A cluster is a complicated beast. It’s a community of machines that makes decisions. The decisions can be simple and only affect the cluster (i.e. which service runs where and which client is responding to requests), or they can be complicated and communicate with outside devices or humans.
Fencing means that the cluster has the ability to kick a node out of the cluster if it starts doing things that the cluster doesn’t like, possibly because of a hardware failure, software/disk corruption, or network/transport layer fault. Unfortunately, with the node still running but fenced out of the cluster, the node may still be able to pass bad information to other clients who aren’t integrated with the cluster manager.
STONITH stands for “Shoot The Other Node In The Head,” and is a linux service implemented by stonithd. It uses a “definite” method to make sure a node is really actually down. This ‘definite’ method is ideally a redundant part in the machine that it servers, or something outside of the machine. One example is Dell’s DRAC (Dell Remote Administration Card) or HP/Compaq’s ILO (Integrated Lights Out) plugin components. These cards typically have their own battery and their own network interface that can tell the cluster for sure if the machine’s power is on or off, and can change that status.
Not all STONITH devices are created equal. For instance, the DRAC/ILO cards or a blade chassis’s backplane are examples of good devices because their operation is independent from the machine itself and it’s reliable. If you can’t reach it, you know the network transport layer is wonky between the cluster with quorum and the misbehaving node.
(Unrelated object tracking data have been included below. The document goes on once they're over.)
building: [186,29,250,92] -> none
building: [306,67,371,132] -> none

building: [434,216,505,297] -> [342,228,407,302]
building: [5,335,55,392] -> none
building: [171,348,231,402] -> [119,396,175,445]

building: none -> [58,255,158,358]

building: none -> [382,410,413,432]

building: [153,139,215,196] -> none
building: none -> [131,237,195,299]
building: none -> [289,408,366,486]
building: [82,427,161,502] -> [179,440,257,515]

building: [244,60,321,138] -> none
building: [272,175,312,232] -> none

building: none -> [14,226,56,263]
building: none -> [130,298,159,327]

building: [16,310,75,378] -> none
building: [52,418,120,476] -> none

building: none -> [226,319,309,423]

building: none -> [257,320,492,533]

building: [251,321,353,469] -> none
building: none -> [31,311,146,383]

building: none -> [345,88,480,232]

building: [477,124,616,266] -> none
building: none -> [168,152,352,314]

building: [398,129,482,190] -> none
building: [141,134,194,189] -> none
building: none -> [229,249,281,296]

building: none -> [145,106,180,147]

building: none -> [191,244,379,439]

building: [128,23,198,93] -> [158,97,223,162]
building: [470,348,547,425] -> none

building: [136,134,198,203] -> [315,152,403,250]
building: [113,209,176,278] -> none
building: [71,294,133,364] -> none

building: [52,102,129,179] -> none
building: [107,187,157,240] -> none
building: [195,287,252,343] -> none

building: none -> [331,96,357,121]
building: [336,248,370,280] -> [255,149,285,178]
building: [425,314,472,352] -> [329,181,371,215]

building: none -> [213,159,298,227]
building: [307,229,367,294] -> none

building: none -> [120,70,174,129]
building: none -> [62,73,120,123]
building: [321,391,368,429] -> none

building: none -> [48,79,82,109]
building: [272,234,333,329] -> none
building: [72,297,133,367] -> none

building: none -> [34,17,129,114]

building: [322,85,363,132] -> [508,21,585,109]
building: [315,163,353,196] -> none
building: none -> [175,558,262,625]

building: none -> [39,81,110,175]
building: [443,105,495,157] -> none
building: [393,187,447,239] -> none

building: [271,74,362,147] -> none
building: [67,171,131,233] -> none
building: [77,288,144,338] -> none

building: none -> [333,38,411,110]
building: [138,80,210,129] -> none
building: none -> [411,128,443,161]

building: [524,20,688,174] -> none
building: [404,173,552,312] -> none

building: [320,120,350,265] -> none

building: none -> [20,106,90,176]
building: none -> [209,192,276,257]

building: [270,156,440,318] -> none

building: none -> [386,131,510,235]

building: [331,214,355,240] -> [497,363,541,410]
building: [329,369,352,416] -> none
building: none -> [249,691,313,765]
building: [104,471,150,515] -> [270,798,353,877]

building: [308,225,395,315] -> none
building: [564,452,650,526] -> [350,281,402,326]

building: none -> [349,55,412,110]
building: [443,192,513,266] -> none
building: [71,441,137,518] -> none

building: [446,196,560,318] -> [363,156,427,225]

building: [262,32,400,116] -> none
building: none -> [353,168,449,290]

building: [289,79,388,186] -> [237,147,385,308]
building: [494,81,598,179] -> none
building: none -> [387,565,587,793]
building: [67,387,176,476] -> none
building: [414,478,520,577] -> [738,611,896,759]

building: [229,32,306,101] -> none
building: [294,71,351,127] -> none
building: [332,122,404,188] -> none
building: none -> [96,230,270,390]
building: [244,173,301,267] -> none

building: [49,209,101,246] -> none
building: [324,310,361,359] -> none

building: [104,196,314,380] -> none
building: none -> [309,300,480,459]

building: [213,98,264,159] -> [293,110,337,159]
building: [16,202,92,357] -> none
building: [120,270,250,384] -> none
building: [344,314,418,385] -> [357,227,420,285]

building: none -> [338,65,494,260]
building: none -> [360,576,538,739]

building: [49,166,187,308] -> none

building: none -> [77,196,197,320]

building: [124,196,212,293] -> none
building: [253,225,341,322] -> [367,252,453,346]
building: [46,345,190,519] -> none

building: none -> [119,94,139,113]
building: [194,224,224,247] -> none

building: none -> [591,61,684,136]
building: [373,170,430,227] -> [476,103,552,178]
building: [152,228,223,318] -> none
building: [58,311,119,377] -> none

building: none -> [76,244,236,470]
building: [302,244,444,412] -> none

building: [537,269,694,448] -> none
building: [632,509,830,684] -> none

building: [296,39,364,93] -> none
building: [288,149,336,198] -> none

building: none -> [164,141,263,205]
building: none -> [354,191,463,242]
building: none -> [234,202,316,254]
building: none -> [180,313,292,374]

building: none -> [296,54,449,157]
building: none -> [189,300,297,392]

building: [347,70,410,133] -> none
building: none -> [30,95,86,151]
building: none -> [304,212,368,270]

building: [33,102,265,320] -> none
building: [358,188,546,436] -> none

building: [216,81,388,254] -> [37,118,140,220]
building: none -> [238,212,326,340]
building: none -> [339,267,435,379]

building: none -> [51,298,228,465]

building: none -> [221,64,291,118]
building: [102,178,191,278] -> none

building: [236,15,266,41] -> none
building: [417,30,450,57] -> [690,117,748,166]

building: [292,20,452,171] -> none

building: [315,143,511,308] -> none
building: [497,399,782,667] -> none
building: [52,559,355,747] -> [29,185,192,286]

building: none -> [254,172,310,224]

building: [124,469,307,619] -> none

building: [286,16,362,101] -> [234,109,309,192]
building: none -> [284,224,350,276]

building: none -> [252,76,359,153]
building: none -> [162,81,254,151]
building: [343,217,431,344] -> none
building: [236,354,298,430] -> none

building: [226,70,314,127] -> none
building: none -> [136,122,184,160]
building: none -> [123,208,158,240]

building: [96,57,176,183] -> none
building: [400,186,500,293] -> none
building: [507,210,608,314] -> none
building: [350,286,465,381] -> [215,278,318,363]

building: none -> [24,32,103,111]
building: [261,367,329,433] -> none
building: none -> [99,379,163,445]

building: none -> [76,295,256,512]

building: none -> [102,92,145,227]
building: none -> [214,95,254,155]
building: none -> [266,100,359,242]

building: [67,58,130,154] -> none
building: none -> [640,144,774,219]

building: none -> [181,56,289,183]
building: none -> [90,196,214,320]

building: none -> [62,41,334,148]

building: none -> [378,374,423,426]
Another type of STONITH device is managed PDU (like the APC 7900 series) — which has a network interface that uses broadcast or multicast packets to share information and form sort of a cluster of their own. Ideally, you could use this to shut down or power cycle a misbehaving machine. In practice, no part of this method communicates with the server itself, so you don’t get a clear verification that it worked. If your PFY has moved the plugs around without updating the PDU software, if the PDU that has the machine’s second power supply on it is down, if the network is FUBAR and the 2nd PDU doesn’t hear the broadcast, or if the PDU’s software itself (which has a deservedly bad reputation) goofs up … well, all of those things could leave the unclean/insane/zombie node online and serving out bad information to your clients. You need a way to verify that the power is off to the machine even if it’s network card is down, period, or you don’t KNOW it’s down.
I’m considering always running a suicide device on each individual node. That way, a node that has fallen out of touch will power itself down. I like the idea, but haven’t tried it (or seen discussion of it) in person.
Last but not least, run an odd number of machines in the cluster so that they have enough votes to form a quorum all the time. A quorum is defined as > 50% of the machines in the cluster. Not >= 50%, but > 50%. Two machines won’t do it in a four-node cluster. Three will. Make sure you test your failure modes before you go to production.